◆ RECORDS SUPPLIED:
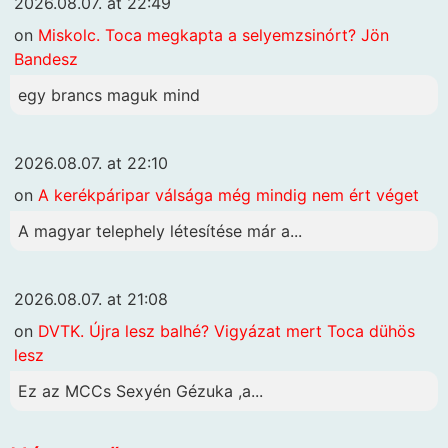
2026.08.07. at 22:49
on
Miskolc. Toca megkapta a selyemzsinórt? Jön
Bandesz
egy brancs maguk mind
2026.08.07. at 22:10
on
A kerékpáripar válsága még mindig nem ért véget
A magyar telephely létesítése már a...
2026.08.07. at 21:08
on
DVTK. Újra lesz balhé? Vigyázat mert Toca dühös
lesz
Ez az MCCs Sexyén Gézuka ,a...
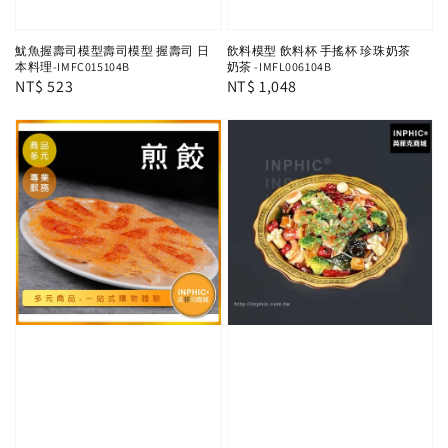
魷魚握壽司模型壽司模型 握壽司 日
飲料模型 飲料杯 手搖杯 珍珠奶茶
本料理-IMFC015104B
奶茶 -IMFL006104B
Regular
NT$ 523
Regular
NT$ 1,048
price
price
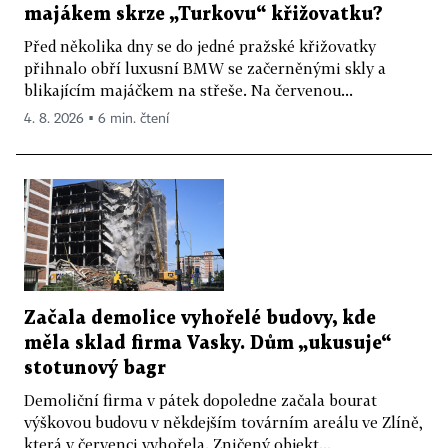
majákem skrze „Turkovu“ křižovatku?
Před několika dny se do jedné pražské křižovatky
přihnalo obří luxusní BMW se začerněnými skly a
blikajícím majáčkem na střeše. Na červenou...
4. 8. 2026 ▪ 6 min. čtení
Začala demolice vyhořelé budovy, kde
měla sklad firma Vasky. Dům „ukusuje“
stotunový bagr
Demoliční firma v pátek dopoledne začala bourat
výškovou budovu v někdejším továrním areálu ve Zlíně,
která v červenci vyhořela. Zničený objekt...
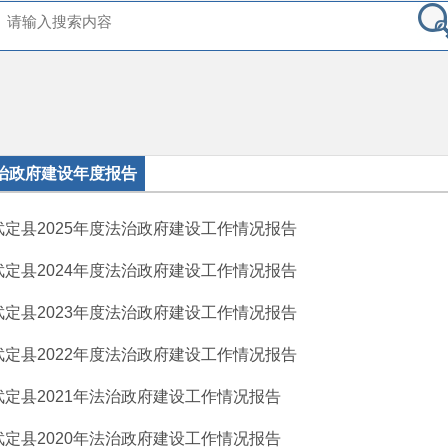
治政府建设年度报告
武定县2025年度法治政府建设工作情况报告
武定县2024年度法治政府建设工作情况报告
武定县2023年度法治政府建设工作情况报告
武定县2022年度法治政府建设工作情况报告
武定县2021年法治政府建设工作情况报告
武定县2020年法治政府建设工作情况报告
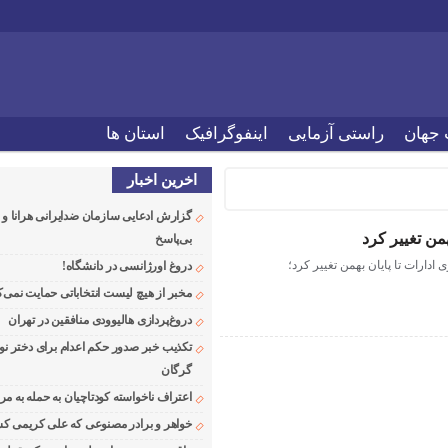
 جهان
راستی آزمایی
اینفوگرافیک
استان ها
اخرین اخبار
گزارش ادعایی سازمان ضدایرانی هرانا 
من تغییر کرد
بی‌پاسخ
دارات‌ تا پایان بهمن تغيير کرد؛
دروغ اورژانسی در دانشگاه!
مخبر از هیچ لیست انتخاباتی حمایت نمی‌ک
دروغ‌پردازی هالیوودی منافقین در تهران
تکذیب خبر صدور حکم اعدام برای دختر نو
گرگان
اعتراف ناخواسته کودتاچیان به حمله به م
خواهر و برادر مصنوعی که علی کریمی کشت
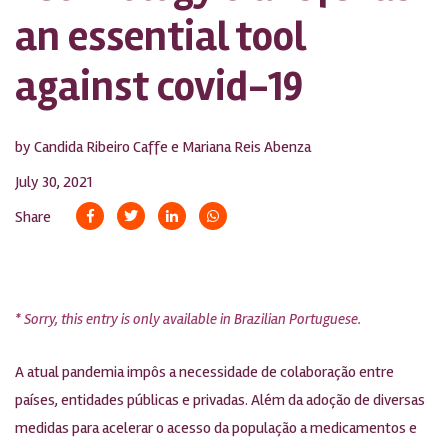
an essential tool
against covid-19
by Candida Ribeiro Caffe e Mariana Reis Abenza
July 30, 2021
Share
* Sorry, this entry is only available in Brazilian Portuguese.
A atual pandemia impôs a necessidade de colaboração entre
países, entidades públicas e privadas. Além da adoção de diversas
medidas para acelerar o acesso da população a medicamentos e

◆ WHAT TO DO:
Only the lines from the top of the material through the line containing "اخرین اخبار" should be written out, exactly and without pictures.

◆ RESPONSE TO THIS EXERCISE:
2026.08.07. at 22:49
on
Miskolc. Toca megkapta a selyemzsinórt? Jön
Bandesz
egy brancs maguk mind
2026.08.07. at 22:10
on
A kerékpáripar válsága még mindig nem ért véget
A magyar telephely létesítése már a...
2026.08.07. at 21:08
on
DVTK. Újra lesz balhé? Vigyázat mert Toca dühös
lesz
Ez az MCCs Sexyén Gézuka ,a...
魷魚握壽司模型壽司模型 握壽司 日
飲料模型 飲料杯 手搖杯 珍珠奶茶
本料理-IMFC015104B
奶茶 -IMFL006104B
Regular
NT$ 523
Regular
NT$ 1,048
price
price
majákem skrze „Turkovu“ křižovatku?
Před několika dny se do jedné pražské křižovatky
přihnalo obří luxusní BMW se začerněnými skly a
blikajícím majáčkem na střeše. Na červenou...
4. 8. 2026 ▪ 6 min. čtení
Začala demolice vyhořelé budovy, kde
měla sklad firma Vasky. Dům „ukusuje“
stotunový bagr
Demoliční firma v pátek dopoledne začala bourat
výškovou budovu v někdejším továrním areálu ve Zlíně,
která v červenci vyhořela. Zničený objekt...
治政府建设年度报告
武定县2025年度法治政府建设工作情况报告
武定县2024年度法治政府建设工作情况报告
武定县2023年度法治政府建设工作情况报告
武定县2022年度法治政府建设工作情况报告
武定县2021年法治政府建设工作情况报告
武定县2020年法治政府建设工作情况报告
 جهان
راستی آزمایی
اینفوگرافیک
استان ها
اخرین اخبار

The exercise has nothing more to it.